Skewed data causing imbalance classes can lead to overfitting and misleading conclusions. When you have algorithms like decision trees that use criterions like Gini Impurity or Gini Entropy skewed data can cause suboptimal splits. Random Forests, which are just an ensemble of decision trees would also show similar suboptimal performance, although at a lesser scale.
Identifying Skewed Data
Dealing with skewed data can be quite easy if we work with scipy, a python library for scientific and technical computing.
We can use the scipy library with the following command
from scipy.stats import skew
When working with the Housing Dataset on Kaggle I made a function to create a Data Frame which can show whether each feature is skewed or not and by how much.
def find_skew_feature(X):
skew_score = skew(X)
abs_skew_score = abs(skew_score)
bool_skew = abs_skew_score > 0.5
skew_df = pd.DataFrame({
'Feature' : X.columns,
'Skew_Score' : skew_score,
'Absolute_Skew_Score' : abs_skew_score,
'Bool_Skew' : bool_skew
})
return skew_df
abs_skew_score
is the absolute skew score and using the absolute skew score we can apply a threshold or criteria by which we can identify whether the feature is skewed or not.

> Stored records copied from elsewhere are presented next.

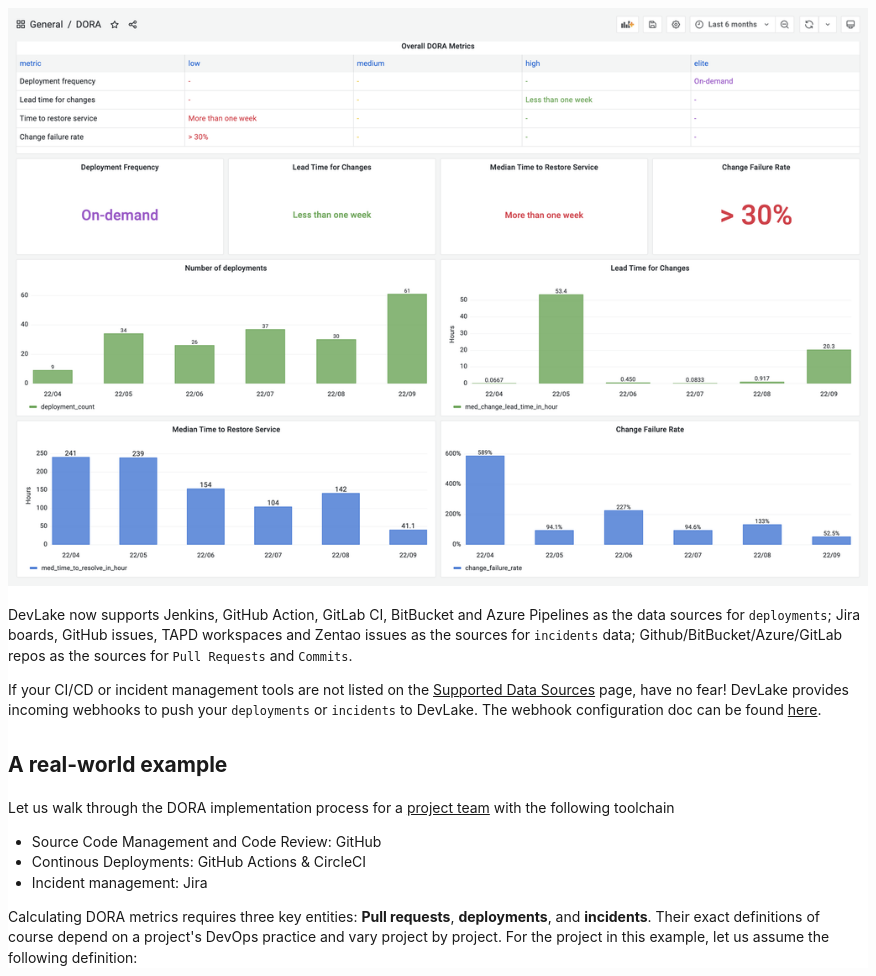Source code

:   ![DORA Dashboard](Configuration/images/dora-dashboard.png)

DevLake now supports Jenkins, GitHub Action, GitLab CI, BitBucket and Azure Pipelines as the data sources for `deployments`; Jira boards, GitHub issues, TAPD workspaces and Zentao issues as the sources for `incidents` data; Github/BitBucket/Azure/GitLab repos as the sources for `Pull Requests` and `Commits`.

If your CI/CD or incident management tools are not listed on the [Supported Data Sources](./Overview/SupportedDataSources.md) page, have no fear! DevLake provides incoming webhooks to push your `deployments` or `incidents` to DevLake. The webhook configuration doc can be found [here](./Configuration/webhook.md).

## A real-world example

Let us walk through the DORA implementation process for a [project team](Configuration/HowToOrganizeDevlakeProjects.md#43-measuring-dora-at-the-team-level) with the following toolchain

- Source Code Management and Code Review: GitHub
- Continous Deployments: GitHub Actions & CircleCI
- Incident management: Jira

Calculating DORA metrics requires three key entities: **Pull requests**, **deployments**, and **incidents**. Their exact definitions of course depend on a project's DevOps practice and vary project by project. For the project in this example, let us assume the following definition:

In this case the threshold I applied is 0.5. Most of the times you would see such a criteria being applied.
Fixing Skewed Data
Skewed data is fixed through Data Transformation. When dealing with the Housing Prices dataset I used log transformation to turn skewed data back to normal.

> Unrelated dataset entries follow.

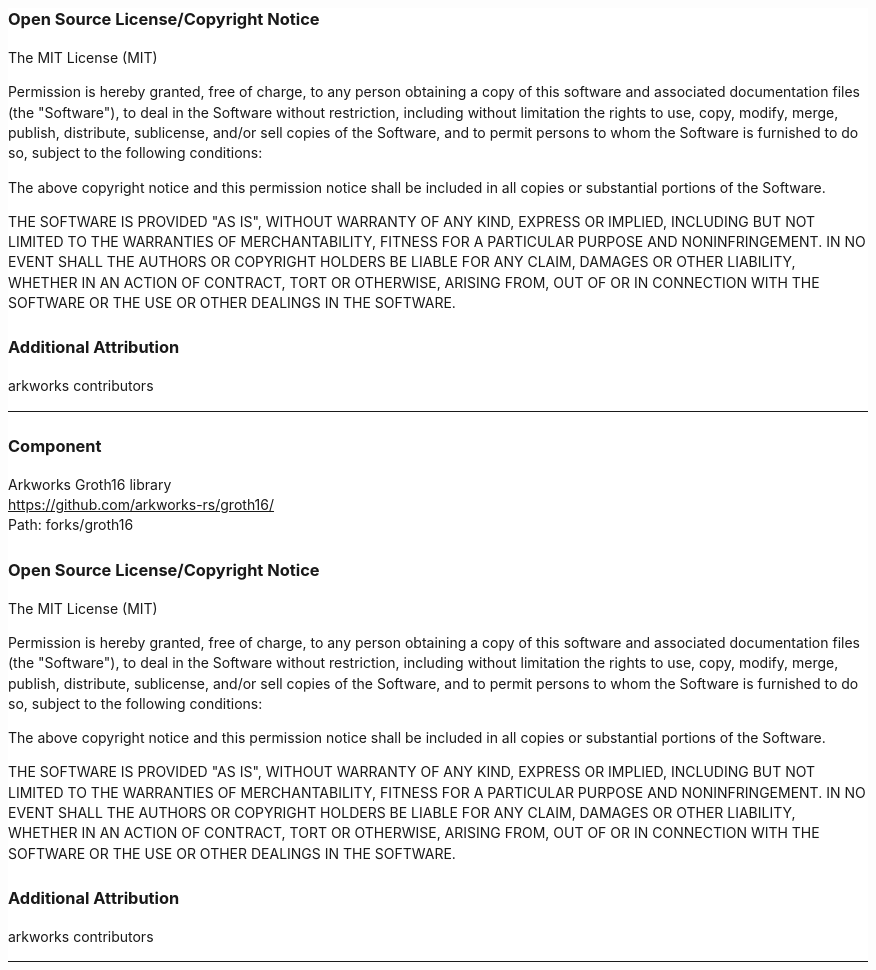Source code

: ### Open Source License/Copyright Notice
The MIT License (MIT)

Permission is hereby granted, free of charge, to any person obtaining a copy
of this software and associated documentation files (the "Software"), to deal
in the Software without restriction, including without limitation the rights
to use, copy, modify, merge, publish, distribute, sublicense, and/or sell
copies of the Software, and to permit persons to whom the Software is
furnished to do so, subject to the following conditions:

The above copyright notice and this permission notice shall be included in
all copies or substantial portions of the Software.

THE SOFTWARE IS PROVIDED "AS IS", WITHOUT WARRANTY OF ANY KIND, EXPRESS OR
IMPLIED, INCLUDING BUT NOT LIMITED TO THE WARRANTIES OF MERCHANTABILITY,
FITNESS FOR A PARTICULAR PURPOSE AND NONINFRINGEMENT. IN NO EVENT SHALL THE
AUTHORS OR COPYRIGHT HOLDERS BE LIABLE FOR ANY CLAIM, DAMAGES OR OTHER
LIABILITY, WHETHER IN AN ACTION OF CONTRACT, TORT OR OTHERWISE, ARISING FROM,
OUT OF OR IN CONNECTION WITH THE SOFTWARE OR THE USE OR OTHER DEALINGS IN
THE SOFTWARE.

### Additional Attribution
arkworks contributors  

---

### Component
Arkworks Groth16 library  
https://github.com/arkworks-rs/groth16/  
Path: forks/groth16  

### Open Source License/Copyright Notice
The MIT License (MIT)

Permission is hereby granted, free of charge, to any person obtaining a copy
of this software and associated documentation files (the "Software"), to deal
in the Software without restriction, including without limitation the rights
to use, copy, modify, merge, publish, distribute, sublicense, and/or sell
copies of the Software, and to permit persons to whom the Software is
furnished to do so, subject to the following conditions:

The above copyright notice and this permission notice shall be included in
all copies or substantial portions of the Software.

THE SOFTWARE IS PROVIDED "AS IS", WITHOUT WARRANTY OF ANY KIND, EXPRESS OR
IMPLIED, INCLUDING BUT NOT LIMITED TO THE WARRANTIES OF MERCHANTABILITY,
FITNESS FOR A PARTICULAR PURPOSE AND NONINFRINGEMENT. IN NO EVENT SHALL THE
AUTHORS OR COPYRIGHT HOLDERS BE LIABLE FOR ANY CLAIM, DAMAGES OR OTHER
LIABILITY, WHETHER IN AN ACTION OF CONTRACT, TORT OR OTHERWISE, ARISING FROM,
OUT OF OR IN CONNECTION WITH THE SOFTWARE OR THE USE OR OTHER DEALINGS IN
THE SOFTWARE.

### Additional Attribution
arkworks contributors  

---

for columns in skewed_features.values:
train_set[columns] = np.log1p(train_set[columns])
Here I have used np.log1p
which basically means log(x + 1). The reason for this is np.log
or log(x) does not deal with zero values.
The graph above shows two curves. The red one is np.log
while the green one is np.log1p
. As you can see, at 0 the red curve is undefined.
Other Transformations
There are also other ways to transform data to deal with skewed data.
Square Root Transformation
Box Cox Transformation
"""
Box-Cox can implemented using the scipy library
"""
from scipy.stats import boxcox
df['feature'], _ = boxcox(df['feature'])
"""
Box-Cox can handle both positve and negative data
"""
Conclusion
Well, there you have it. If you've reached this part I hope you were able to understand the nuances behind skewed data and how to solve them. For more in depth application of how to solve them you can see my Kaggle Notebook where I work on the Housing Price dataset.
print("Happy Coding!")